Of course, climate change actions can be hijacked by violent individuals whose primary motivation is to seek street conflict with the police. But the vast majority of climate campaigners are, in the words of a judge in a related case, "honest, sincere, conscientious, intelligent, committed, dedicated and caring".

So a key question is whether the response is proportionate. Equivocations, concealments, exaggeration, half-truths, disguises and downright lies can be justifiable, but who decides, and how. To judge from the volume of complaints about the Telegraph's covert recording of government ministers, of one party only, the public sees countervailing ills from journalistic stings. Words such as dishonest, low, deceitful and cheating were used by critics. Reporters had done great damage to the confidentiality of the relationship between MPs and constituents, which was akin to that between doctors and patients or lawyers and clients.
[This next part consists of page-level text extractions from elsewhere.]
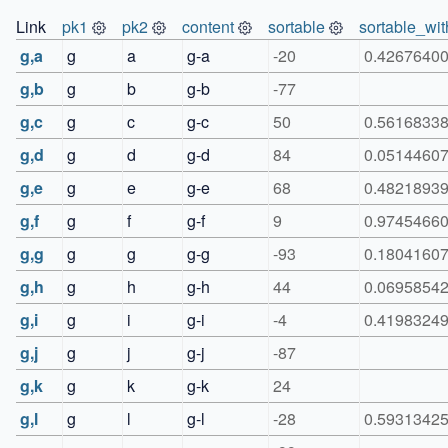
Link
pk1
pk2
content
sortable
sortable_wit
g,a
g
a
g-a
-20
0.4267640
g,b
g
b
g-b
-77
g,c
g
c
g-c
50
0.5616833
g,d
g
d
g-d
84
0.0514460
g,e
g
e
g-e
68
0.4821893
g,f
g
f
g-f
9
0.9745466
g,g
g
g
g-g
-93
0.1804160
g,h
g
h
g-h
44
0.0695854
g,i
g
i
g-i
-4
0.4198324
g,j
g
j
g-j
-87
g,k
g
k
g-k
24
g,l
g
l
g-l
-28
0.5931342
That is a fair point, even if what the MPs said smacked of the silly boasting of middle-aged men anxious to impress young women, one of them described as "really quite attractive".

The sexuality was less latent in the case of PC Kennedy. In the course of his eco-activism he had relationships with a number of women who believed him to be a fellow activist. Whether he was sleeping with them to extract information or because he was seduced by their cause is unclear. But Kennedy did not merely watch from the back of the bus. Rather, he drove it, ferrying people and goods to protests, hiring vans and paying the court fines of his fellow activists.

What was his motivation? Was he diverting protesters into activities that police regarded as less dangerous, as when he proposed targeting buses of a racist group rather than confronting them in a mass disorder in Bradford city centre? Or was he cleverly undermining activists' confidence and sowing distrust among protesters to disrupt their planning? Or was he sincere, having gone native and signed up to the climate camp's agenda? Even when he elected to give evidence in a court case on behalf of the activists, rather than against them, no one was sure whether he was reforming or continuing his disruptive duplicity.

Things were more clear in the case of The Daily Telegraph. It admitted that its reporters had entrapped the MPs by falsely posing as constituents. Some would argue that they thereby complied with the journalistic principle that deception is acceptable if you are prepared to own up to the readers, so that they can form their own judgement about the trickery. The Telegraph did this, unlike the News of the World with its phone hacking. But readers such as Ivor Gaber, professor of political journalism at City University, London, questioned whether subterfuge against Cable was justified when there was no evidence of wrongdoing.

And yet, one suspects, many of those who object to the Telegraph's behaviour as cheap and shoddy might endorse undercover police operations. But was seven years' surveillance, at a cost of just under £2m, justifiable in the light of the kind of crimes that might be uncovered? Do the police exercise a proper duty of care to officers placed in isolated situations which, as the turnaround of PC Kennedy suggests, can be traumatic? Do not the police have a duty of care also to others affected, such as the women with whom the officer had sex, one of whom has said that she now feels "violated"?

There should be published guidelines on the way undercover operations should be conducted. We need to be more open about how we are secret. There's a paradox. Codes of conduct, such as the one governing the activities of the press, do not, as we have seen, resolve the problem entirely. But they do at least give us criteria by which to decide more easily whether, on balance, the public interest has been well served.